— EXERCISE —
Leave out the pictures and repeat the data exactly.

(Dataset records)

■ ■ ■

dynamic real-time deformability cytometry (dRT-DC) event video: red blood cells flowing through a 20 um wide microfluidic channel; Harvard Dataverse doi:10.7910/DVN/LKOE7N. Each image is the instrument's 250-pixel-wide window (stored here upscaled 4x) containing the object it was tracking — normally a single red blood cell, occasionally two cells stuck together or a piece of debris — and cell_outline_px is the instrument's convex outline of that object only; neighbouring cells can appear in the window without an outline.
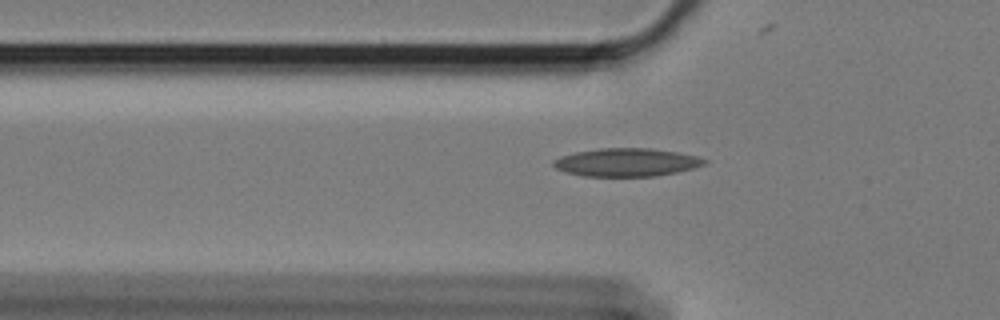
{"species": "Egyptian fruit bat (a non-hibernating species)", "species_latin": "Rousettus aegyptiacus", "temperature_condition": "cold", "stored_images_in_passage": 41, "camera_frame_rate_fps": 3000, "um_per_image_px": 0.085, "animal": {"sex": "female"}, "frame": {"image": 1, "passage_image": 6, "time_ms": 1.667, "image_size_px": [1000, 320], "cell_outline_px": [[708, 160], [704, 164], [692, 168], [676, 172], [656, 176], [584, 176], [568, 172], [556, 168], [552, 164], [552, 160], [576, 152], [600, 148], [652, 148], [676, 152], [696, 156]], "centroid_in_image_um": [53.26, 13.79], "position_along_channel_um": 72.5, "area_um2": 24.45}}
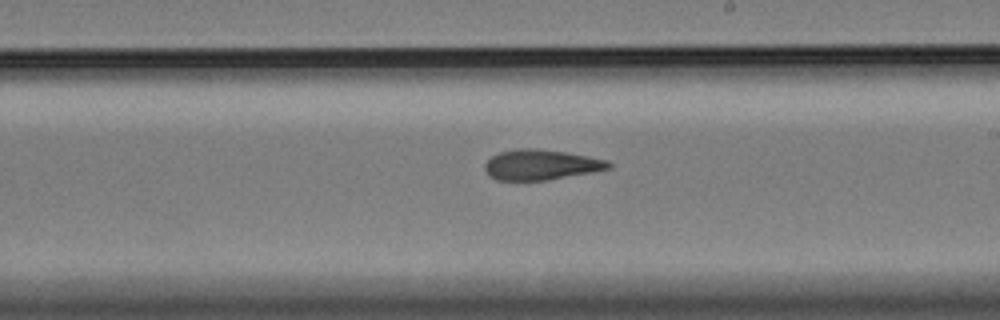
{"frame": {"image": 2, "passage_image": 21, "time_ms": 6.667, "image_size_px": [1000, 320], "cell_outline_px": [[612, 168], [592, 172], [548, 180], [496, 180], [488, 176], [484, 168], [484, 164], [492, 156], [500, 152], [520, 148], [540, 148], [588, 156], [608, 160], [612, 164]], "centroid_in_image_um": [45.98, 14.0], "position_along_channel_um": 243.0, "area_um2": 21.96}}
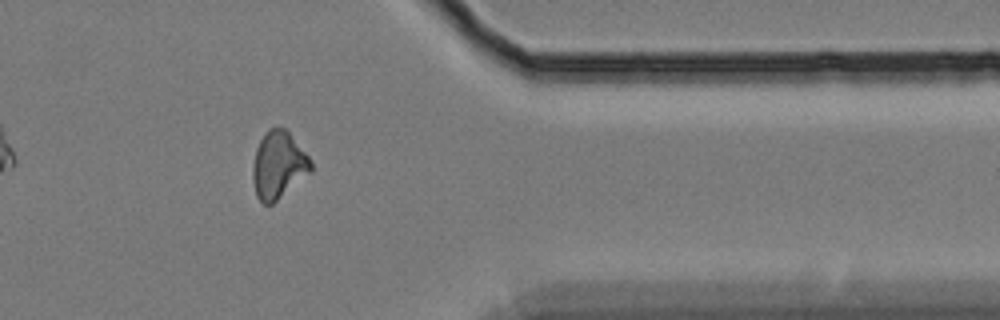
{"frame": {"image": 3, "passage_image": 35, "time_ms": 11.333, "image_size_px": [1000, 320], "cell_outline_px": [[312, 172], [272, 204], [264, 204], [256, 196], [252, 176], [252, 168], [256, 148], [260, 140], [268, 128], [284, 128], [292, 136], [312, 160]], "centroid_in_image_um": [23.67, 14.04], "position_along_channel_um": 387.7, "area_um2": 22.77}}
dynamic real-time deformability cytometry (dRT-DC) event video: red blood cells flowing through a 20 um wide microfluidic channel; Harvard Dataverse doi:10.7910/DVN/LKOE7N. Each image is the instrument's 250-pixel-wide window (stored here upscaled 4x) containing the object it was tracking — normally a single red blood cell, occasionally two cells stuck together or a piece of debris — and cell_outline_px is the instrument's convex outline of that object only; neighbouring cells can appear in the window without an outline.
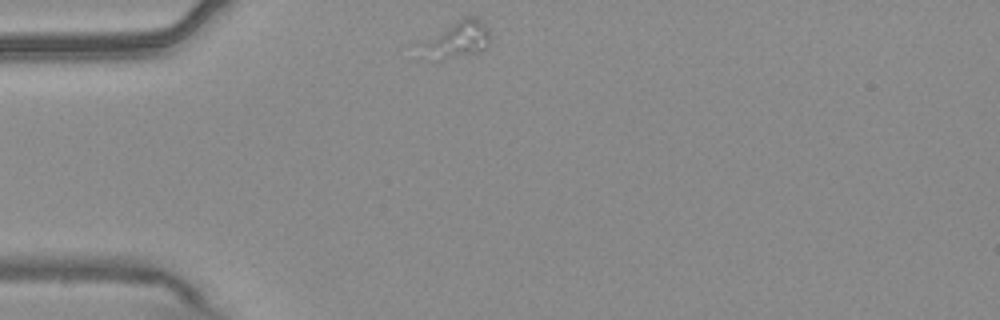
{"species": "common noctule bat (a hibernating species)", "species_latin": "Nyctalus noctula", "temperature_condition": "warm", "stored_images_in_passage": 44, "camera_frame_rate_fps": 3000, "um_per_image_px": 0.085, "animal": {"sex": "male", "body_mass_g": 20.4}, "frame": {"image": 1, "passage_image": 1, "time_ms": 0.0, "image_size_px": [1000, 320], "cell_outline_px": [[488, 44], [480, 52], [440, 60], [432, 60], [420, 56], [416, 48], [416, 44], [464, 16], [476, 16], [488, 28]], "centroid_in_image_um": [38.72, 3.4], "position_along_channel_um": 46.3, "area_um2": 15.26}}
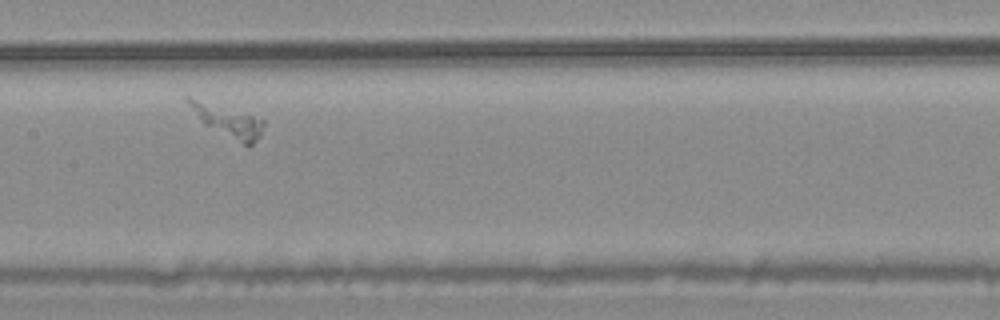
{"frame": {"image": 2, "passage_image": 15, "time_ms": 4.667, "image_size_px": [1000, 320], "cell_outline_px": [[264, 124], [260, 136], [252, 144], [244, 144], [204, 124], [184, 100], [184, 96], [188, 96], [252, 116], [264, 120]], "centroid_in_image_um": [19.33, 10.26], "position_along_channel_um": 188.1, "area_um2": 13.06}}
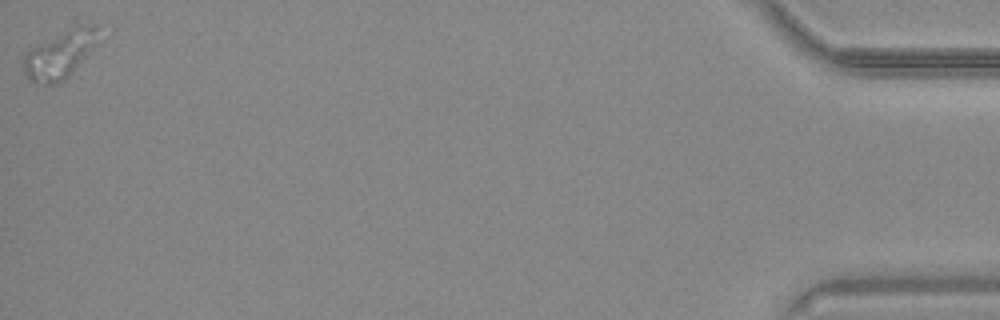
{"frame": {"image": 3, "passage_image": 44, "time_ms": 14.333, "image_size_px": [1000, 320], "cell_outline_px": [[96, 40], [68, 76], [64, 80], [56, 84], [32, 84], [24, 72], [24, 56], [28, 52], [68, 32], [80, 28], [92, 28], [96, 36]], "centroid_in_image_um": [4.94, 4.83], "position_along_channel_um": 430.3, "area_um2": 18.15}}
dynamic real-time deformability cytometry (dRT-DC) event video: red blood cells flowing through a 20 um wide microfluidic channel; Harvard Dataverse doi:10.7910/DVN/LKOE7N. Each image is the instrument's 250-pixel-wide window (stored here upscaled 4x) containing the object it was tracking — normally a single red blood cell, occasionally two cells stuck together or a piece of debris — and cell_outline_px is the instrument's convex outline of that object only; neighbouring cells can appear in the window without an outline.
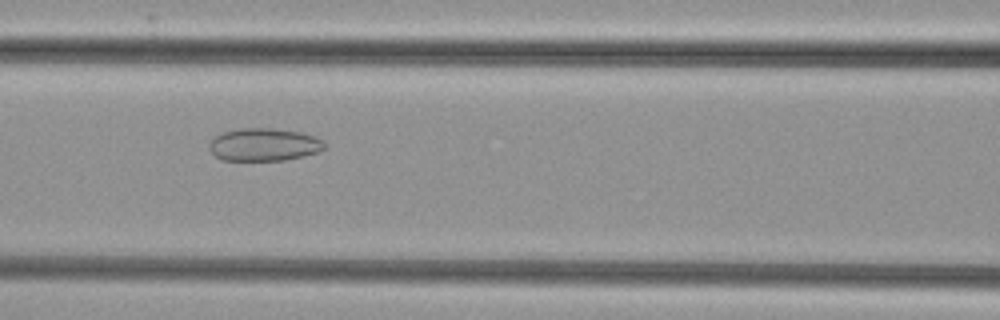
{"species": "common noctule bat (a hibernating species)", "species_latin": "Nyctalus noctula", "temperature_condition": "cold", "stored_images_in_passage": 53, "camera_frame_rate_fps": 3000, "um_per_image_px": 0.085, "animal": {"sex": "female", "body_mass_g": 29.2, "forearm_length_mm": 56.3}, "frame": {"image": 1, "passage_image": 24, "time_ms": 7.667, "image_size_px": [1000, 320], "cell_outline_px": [[324, 148], [320, 152], [304, 156], [284, 160], [220, 160], [208, 148], [208, 144], [216, 136], [224, 132], [240, 128], [272, 128], [304, 132], [316, 136], [324, 144]], "centroid_in_image_um": [22.45, 12.29], "position_along_channel_um": 144.1, "area_um2": 22.08}}
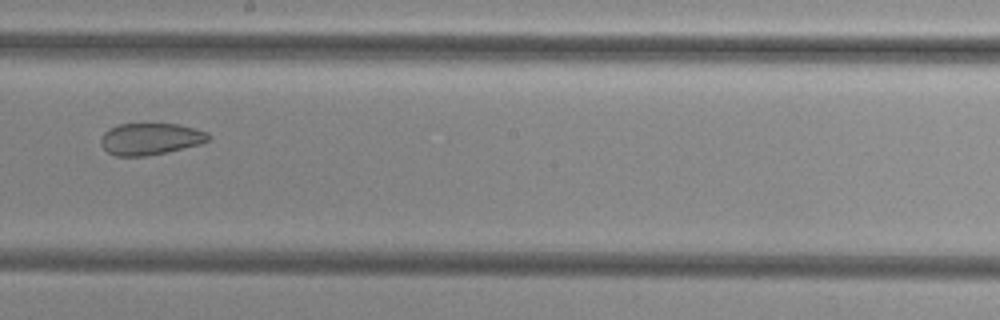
{"frame": {"image": 2, "passage_image": 31, "time_ms": 10.0, "image_size_px": [1000, 320], "cell_outline_px": [[212, 136], [208, 140], [200, 144], [168, 152], [144, 156], [116, 156], [108, 152], [100, 144], [100, 140], [104, 132], [108, 128], [120, 124], [180, 124], [208, 132]], "centroid_in_image_um": [12.79, 11.8], "position_along_channel_um": 235.4, "area_um2": 20.0}}
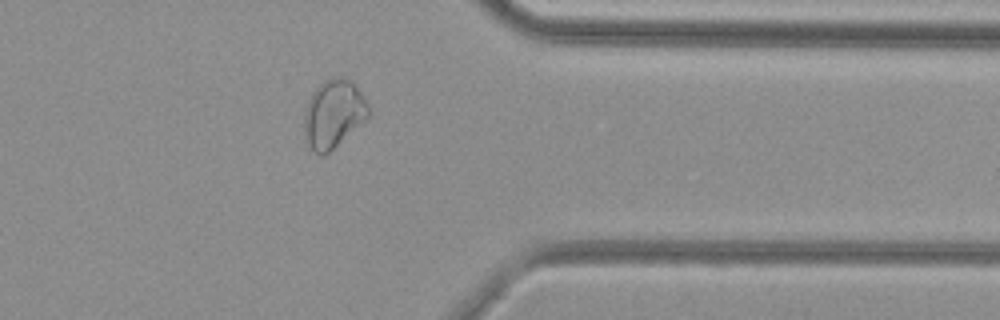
{"frame": {"image": 3, "passage_image": 43, "time_ms": 14.0, "image_size_px": [1000, 320], "cell_outline_px": [[372, 112], [364, 120], [324, 156], [320, 156], [308, 144], [304, 136], [304, 112], [308, 100], [316, 88], [324, 80], [332, 76], [340, 76], [356, 84], [364, 96]], "centroid_in_image_um": [28.35, 9.64], "position_along_channel_um": 383.1, "area_um2": 25.43}}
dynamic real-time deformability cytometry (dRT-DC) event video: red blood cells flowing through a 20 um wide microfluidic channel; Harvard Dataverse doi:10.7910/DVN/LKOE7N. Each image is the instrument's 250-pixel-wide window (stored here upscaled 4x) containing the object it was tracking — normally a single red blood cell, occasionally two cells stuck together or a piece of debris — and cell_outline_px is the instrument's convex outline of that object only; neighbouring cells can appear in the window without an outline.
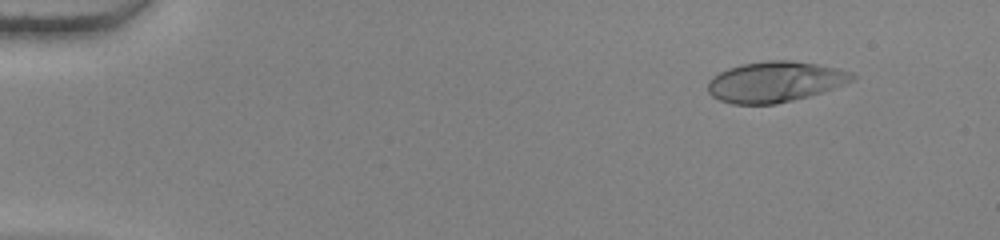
{"species": "human", "species_latin": "Homo sapiens", "temperature_condition": "warm", "stored_images_in_passage": 54, "camera_frame_rate_fps": 3000, "um_per_image_px": 0.085, "donor": {"sex": "female"}, "frame": {"image": 1, "passage_image": 6, "time_ms": 1.667, "image_size_px": [1000, 240], "cell_outline_px": [[856, 80], [836, 88], [808, 96], [776, 104], [732, 104], [720, 100], [712, 96], [708, 92], [708, 80], [712, 76], [728, 68], [744, 64], [768, 60], [788, 60], [816, 64], [840, 68], [852, 72], [856, 76]], "centroid_in_image_um": [65.91, 6.95], "position_along_channel_um": 19.1, "area_um2": 34.33}}
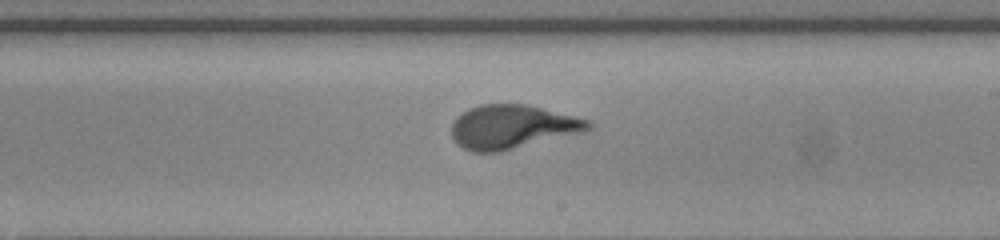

■ ■ ■

— EXERCISE RESPONSE —
dynamic real-time deformability cytometry (dRT-DC) event video: red blood cells flowing through a 20 um wide microfluidic channel; Harvard Dataverse doi:10.7910/DVN/LKOE7N. Each image is the instrument's 250-pixel-wide window (stored here upscaled 4x) containing the object it was tracking — normally a single red blood cell, occasionally two cells stuck together or a piece of debris — and cell_outline_px is the instrument's convex outline of that object only; neighbouring cells can appear in the window without an outline.
{"species": "Egyptian fruit bat (a non-hibernating species)", "species_latin": "Rousettus aegyptiacus", "temperature_condition": "cold", "stored_images_in_passage": 41, "camera_frame_rate_fps": 3000, "um_per_image_px": 0.085, "animal": {"sex": "female"}, "frame": {"image": 1, "passage_image": 6, "time_ms": 1.667, "image_size_px": [1000, 320], "cell_outline_px": [[708, 160], [704, 164], [692, 168], [676, 172], [656, 176], [584, 176], [568, 172], [556, 168], [552, 164], [552, 160], [576, 152], [600, 148], [652, 148], [676, 152], [696, 156]], "centroid_in_image_um": [53.26, 13.79], "position_along_channel_um": 72.5, "area_um2": 24.45}}
{"frame": {"image": 2, "passage_image": 21, "time_ms": 6.667, "image_size_px": [1000, 320], "cell_outline_px": [[612, 168], [592, 172], [548, 180], [496, 180], [488, 176], [484, 168], [484, 164], [492, 156], [500, 152], [520, 148], [540, 148], [588, 156], [608, 160], [612, 164]], "centroid_in_image_um": [45.98, 14.0], "position_along_channel_um": 243.0, "area_um2": 21.96}}
{"frame": {"image": 3, "passage_image": 35, "time_ms": 11.333, "image_size_px": [1000, 320], "cell_outline_px": [[312, 172], [272, 204], [264, 204], [256, 196], [252, 176], [252, 168], [256, 148], [260, 140], [268, 128], [284, 128], [292, 136], [312, 160]], "centroid_in_image_um": [23.67, 14.04], "position_along_channel_um": 387.7, "area_um2": 22.77}}
dynamic real-time deformability cytometry (dRT-DC) event video: red blood cells flowing through a 20 um wide microfluidic channel; Harvard Dataverse doi:10.7910/DVN/LKOE7N. Each image is the instrument's 250-pixel-wide window (stored here upscaled 4x) containing the object it was tracking — normally a single red blood cell, occasionally two cells stuck together or a piece of debris — and cell_outline_px is the instrument's convex outline of that object only; neighbouring cells can appear in the window without an outline.
{"species": "common noctule bat (a hibernating species)", "species_latin": "Nyctalus noctula", "temperature_condition": "warm", "stored_images_in_passage": 44, "camera_frame_rate_fps": 3000, "um_per_image_px": 0.085, "animal": {"sex": "male", "body_mass_g": 20.4}, "frame": {"image": 1, "passage_image": 1, "time_ms": 0.0, "image_size_px": [1000, 320], "cell_outline_px": [[488, 44], [480, 52], [440, 60], [432, 60], [420, 56], [416, 48], [416, 44], [464, 16], [476, 16], [488, 28]], "centroid_in_image_um": [38.72, 3.4], "position_along_channel_um": 46.3, "area_um2": 15.26}}
{"frame": {"image": 2, "passage_image": 15, "time_ms": 4.667, "image_size_px": [1000, 320], "cell_outline_px": [[264, 124], [260, 136], [252, 144], [244, 144], [204, 124], [184, 100], [184, 96], [188, 96], [252, 116], [264, 120]], "centroid_in_image_um": [19.33, 10.26], "position_along_channel_um": 188.1, "area_um2": 13.06}}
{"frame": {"image": 3, "passage_image": 44, "time_ms": 14.333, "image_size_px": [1000, 320], "cell_outline_px": [[96, 40], [68, 76], [64, 80], [56, 84], [32, 84], [24, 72], [24, 56], [28, 52], [68, 32], [80, 28], [92, 28], [96, 36]], "centroid_in_image_um": [4.94, 4.83], "position_along_channel_um": 430.3, "area_um2": 18.15}}
dynamic real-time deformability cytometry (dRT-DC) event video: red blood cells flowing through a 20 um wide microfluidic channel; Harvard Dataverse doi:10.7910/DVN/LKOE7N. Each image is the instrument's 250-pixel-wide window (stored here upscaled 4x) containing the object it was tracking — normally a single red blood cell, occasionally two cells stuck together or a piece of debris — and cell_outline_px is the instrument's convex outline of that object only; neighbouring cells can appear in the window without an outline.
{"species": "common noctule bat (a hibernating species)", "species_latin": "Nyctalus noctula", "temperature_condition": "cold", "stored_images_in_passage": 53, "camera_frame_rate_fps": 3000, "um_per_image_px": 0.085, "animal": {"sex": "female", "body_mass_g": 29.2, "forearm_length_mm": 56.3}, "frame": {"image": 1, "passage_image": 24, "time_ms": 7.667, "image_size_px": [1000, 320], "cell_outline_px": [[324, 148], [320, 152], [304, 156], [284, 160], [220, 160], [208, 148], [208, 144], [216, 136], [224, 132], [240, 128], [272, 128], [304, 132], [316, 136], [324, 144]], "centroid_in_image_um": [22.45, 12.29], "position_along_channel_um": 144.1, "area_um2": 22.08}}
{"frame": {"image": 2, "passage_image": 31, "time_ms": 10.0, "image_size_px": [1000, 320], "cell_outline_px": [[212, 136], [208, 140], [200, 144], [168, 152], [144, 156], [116, 156], [108, 152], [100, 144], [100, 140], [104, 132], [108, 128], [120, 124], [180, 124], [208, 132]], "centroid_in_image_um": [12.79, 11.8], "position_along_channel_um": 235.4, "area_um2": 20.0}}
{"frame": {"image": 3, "passage_image": 43, "time_ms": 14.0, "image_size_px": [1000, 320], "cell_outline_px": [[372, 112], [364, 120], [324, 156], [320, 156], [308, 144], [304, 136], [304, 112], [308, 100], [316, 88], [324, 80], [332, 76], [340, 76], [356, 84], [364, 96]], "centroid_in_image_um": [28.35, 9.64], "position_along_channel_um": 383.1, "area_um2": 25.43}}
dynamic real-time deformability cytometry (dRT-DC) event video: red blood cells flowing through a 20 um wide microfluidic channel; Harvard Dataverse doi:10.7910/DVN/LKOE7N. Each image is the instrument's 250-pixel-wide window (stored here upscaled 4x) containing the object it was tracking — normally a single red blood cell, occasionally two cells stuck together or a piece of debris — and cell_outline_px is the instrument's convex outline of that object only; neighbouring cells can appear in the window without an outline.
{"species": "human", "species_latin": "Homo sapiens", "temperature_condition": "warm", "stored_images_in_passage": 54, "camera_frame_rate_fps": 3000, "um_per_image_px": 0.085, "donor": {"sex": "female"}, "frame": {"image": 1, "passage_image": 6, "time_ms": 1.667, "image_size_px": [1000, 240], "cell_outline_px": [[856, 80], [836, 88], [808, 96], [776, 104], [732, 104], [720, 100], [712, 96], [708, 92], [708, 80], [712, 76], [728, 68], [744, 64], [768, 60], [788, 60], [816, 64], [840, 68], [852, 72], [856, 76]], "centroid_in_image_um": [65.91, 6.95], "position_along_channel_um": 19.1, "area_um2": 34.33}}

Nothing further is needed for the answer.